> **Testo fornito**
Pnrr bocciato dalla Corte europea: troppi soldi per obiettivi non raggiunti


La Corte dei Conti europea critica gli impieghi di fondi del Pnrr da parte degli Stati membri.

Come e perchè il Pnrr non è una misura che ha centrato l’obiettivo

La fotografia è impietosa: il Pnrr, il Piano nazionale di ripresa e resilienza, approvato il 13 luglio 2021 dal Consiglio dell’Unione europea per ridare sprint alle economie dei Paesi europei fiaccati dalla pandemia e non solo, a metà percorso subisce pesanti critiche della Corte dei Conti europea: “L’attuazione procede con ritardi”, i risultati sono “limitati” sulla “risposta alle sfide strutturali e al contributo agli obiettivi dell’Ue”; non solo, ci sono anche “debolezze” nei controlli che i singoli Stati, sin dall’inizio, avrebbero dovuto organizzare e garantire.

Le Corte dei Conti traccia la linea per il futuro

Per i controllori europei bisognerà evitare “che in futuro strumenti simili siano gestiti senza disporre di informazioni sui costi effettivi e sui beneficiari finali” o su “cosa si ottiene realmente”, in una parola, sugli obiettivi. E proprio su questi la Corte si sofferma: “Dovranno essere meglio collegati ai risultati e disciplinati da regole chiare” altrimenti  il “sistema non andrebbe utilizzato”. In poche parole il vecchio proverbio “la spesa non vale l’impresa” è valido anche per il Pnrr. E questo, sostengono i controllori della Corte, è un avvertimento valido per il futuro. La Corte europea esplicita dunque che “il recupero dei fondi è possibile solo in casi specifici”, che “le misure non sempre affrontano le sfide chiave”, che “i finanziamenti non sempre sono proporzionati ai progressi” e che comunque, “l’assunzione di prestiti comporta sempre dei rischi”.

> **Quesiti da svolgere**
1. Ricopia dal testo sul Pnrr il passo che comincia con "Come e perchè" e termina con "organizzare e garantire.".
2. Prosegui il testo sul Pnrr dal punto in cui finisce.

> **Materiale fornito**
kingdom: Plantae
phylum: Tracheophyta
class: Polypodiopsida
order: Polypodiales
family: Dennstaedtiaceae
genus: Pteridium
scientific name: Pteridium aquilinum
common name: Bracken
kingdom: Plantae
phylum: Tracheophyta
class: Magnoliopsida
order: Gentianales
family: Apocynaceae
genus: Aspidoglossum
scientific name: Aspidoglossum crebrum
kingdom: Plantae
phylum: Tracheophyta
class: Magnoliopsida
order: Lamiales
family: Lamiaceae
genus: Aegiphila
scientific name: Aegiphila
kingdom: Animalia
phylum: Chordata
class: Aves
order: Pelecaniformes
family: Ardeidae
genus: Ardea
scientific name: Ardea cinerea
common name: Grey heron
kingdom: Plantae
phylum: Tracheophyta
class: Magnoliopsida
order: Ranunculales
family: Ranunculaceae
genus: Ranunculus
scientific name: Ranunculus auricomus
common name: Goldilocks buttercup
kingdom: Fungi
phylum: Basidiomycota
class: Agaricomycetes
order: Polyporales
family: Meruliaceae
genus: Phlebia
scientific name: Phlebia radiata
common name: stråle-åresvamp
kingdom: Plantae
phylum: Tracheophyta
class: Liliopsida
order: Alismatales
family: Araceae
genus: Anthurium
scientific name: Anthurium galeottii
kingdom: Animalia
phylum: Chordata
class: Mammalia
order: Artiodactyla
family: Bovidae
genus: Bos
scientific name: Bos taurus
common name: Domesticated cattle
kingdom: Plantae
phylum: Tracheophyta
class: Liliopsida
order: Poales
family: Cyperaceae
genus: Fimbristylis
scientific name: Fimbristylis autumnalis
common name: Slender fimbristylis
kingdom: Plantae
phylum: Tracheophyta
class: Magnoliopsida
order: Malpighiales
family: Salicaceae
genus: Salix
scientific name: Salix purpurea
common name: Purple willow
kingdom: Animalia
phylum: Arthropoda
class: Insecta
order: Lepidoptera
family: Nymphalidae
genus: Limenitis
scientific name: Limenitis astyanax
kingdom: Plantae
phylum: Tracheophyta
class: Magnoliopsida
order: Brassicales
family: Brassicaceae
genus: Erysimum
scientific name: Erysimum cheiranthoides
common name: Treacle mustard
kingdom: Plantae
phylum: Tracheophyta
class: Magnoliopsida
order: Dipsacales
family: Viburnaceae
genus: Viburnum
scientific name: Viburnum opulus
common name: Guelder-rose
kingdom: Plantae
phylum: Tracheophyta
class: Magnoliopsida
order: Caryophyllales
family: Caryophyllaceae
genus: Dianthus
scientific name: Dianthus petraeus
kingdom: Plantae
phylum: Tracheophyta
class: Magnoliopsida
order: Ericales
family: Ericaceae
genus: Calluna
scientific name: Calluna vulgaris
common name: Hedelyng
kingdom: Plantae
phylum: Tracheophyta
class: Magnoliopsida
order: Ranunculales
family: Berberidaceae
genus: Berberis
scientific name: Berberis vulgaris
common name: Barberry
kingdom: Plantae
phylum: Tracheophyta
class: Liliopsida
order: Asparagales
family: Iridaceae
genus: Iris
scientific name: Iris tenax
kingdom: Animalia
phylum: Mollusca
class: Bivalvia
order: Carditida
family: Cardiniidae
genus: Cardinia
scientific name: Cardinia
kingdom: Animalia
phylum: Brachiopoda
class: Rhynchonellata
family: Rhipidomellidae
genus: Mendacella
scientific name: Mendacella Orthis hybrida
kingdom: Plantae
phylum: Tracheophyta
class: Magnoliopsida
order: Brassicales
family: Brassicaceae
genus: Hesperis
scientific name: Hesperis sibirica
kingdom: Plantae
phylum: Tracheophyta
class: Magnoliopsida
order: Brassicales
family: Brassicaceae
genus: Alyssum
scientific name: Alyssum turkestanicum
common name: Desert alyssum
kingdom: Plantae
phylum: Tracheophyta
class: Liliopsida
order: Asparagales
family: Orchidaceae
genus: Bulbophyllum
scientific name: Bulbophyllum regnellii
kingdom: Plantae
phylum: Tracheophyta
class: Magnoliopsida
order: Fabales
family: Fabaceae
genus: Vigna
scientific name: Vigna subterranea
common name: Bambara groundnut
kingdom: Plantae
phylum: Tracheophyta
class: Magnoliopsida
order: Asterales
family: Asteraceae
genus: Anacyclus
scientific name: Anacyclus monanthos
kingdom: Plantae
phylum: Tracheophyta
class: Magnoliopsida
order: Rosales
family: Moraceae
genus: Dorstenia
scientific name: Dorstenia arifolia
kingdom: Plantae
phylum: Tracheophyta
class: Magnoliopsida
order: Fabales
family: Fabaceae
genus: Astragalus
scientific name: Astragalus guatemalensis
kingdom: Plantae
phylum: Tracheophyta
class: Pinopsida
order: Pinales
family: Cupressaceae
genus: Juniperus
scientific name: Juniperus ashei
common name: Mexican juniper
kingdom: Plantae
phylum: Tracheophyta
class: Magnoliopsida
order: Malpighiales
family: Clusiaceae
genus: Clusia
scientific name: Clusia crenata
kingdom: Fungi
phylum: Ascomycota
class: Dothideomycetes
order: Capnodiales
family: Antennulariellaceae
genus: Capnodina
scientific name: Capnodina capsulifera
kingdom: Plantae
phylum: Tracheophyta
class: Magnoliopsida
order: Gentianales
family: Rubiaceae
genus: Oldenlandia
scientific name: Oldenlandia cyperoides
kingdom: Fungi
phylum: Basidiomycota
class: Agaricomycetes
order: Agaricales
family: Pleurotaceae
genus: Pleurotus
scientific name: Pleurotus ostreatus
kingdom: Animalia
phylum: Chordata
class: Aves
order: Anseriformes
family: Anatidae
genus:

> **Elenco delle risposte**
1.
Come e perchè il Pnrr non è una misura che ha centrato l’obiettivo

La fotografia è impietosa: il Pnrr, il Piano nazionale di ripresa e resilienza, approvato il 13 luglio 2021 dal Consiglio dell’Unione europea per ridare sprint alle economie dei Paesi europei fiaccati dalla pandemia e non solo, a metà percorso subisce pesanti critiche della Corte dei Conti europea: “L’attuazione procede con ritardi”, i risultati sono “limitati” sulla “risposta alle sfide strutturali e al contributo agli obiettivi dell’Ue”; non solo, ci sono anche “debolezze” nei controlli che i singoli Stati, sin dall’inizio, avrebbero dovuto organizzare e garantire.

2.
I fondi in campo in Europa

La dotazione iniziale del Recovery era di 723,8 miliardi di euro; di questi, a fine 2024,  erano stati impegnati 650 miliardi. Secondo l’analisi, però, l’assorbimento reale dei fondi da parte degli Stati membri si è rivelato irregolare. “Alla fine del 2024 erano state presentate 128 delle 151 richieste di pagamento previste (85%), con differenze significative da uno Stato membro all’altro“. Oltre alla metodologia di verifica con gli scostamenti anche minimi e i conseguenti costi, uno degli aspetti più critici, un altro punto dolente è la gestione nazionale: “Alla fine del 2024 erano state apportate 1.092 modifiche alle misure incluse nei Pnrr in ragione di circostanze oggettive”, tra cui inflazione e difficoltà tecniche. “Tali modifiche consistono principalmente nel ridurre gli obiettivi, rinviare il completamento delle misure o eliminarle”.  Insomma, alla fine, molte delle riforme finanziate “non hanno ancora prodotto effetti tangibili o misurabili”.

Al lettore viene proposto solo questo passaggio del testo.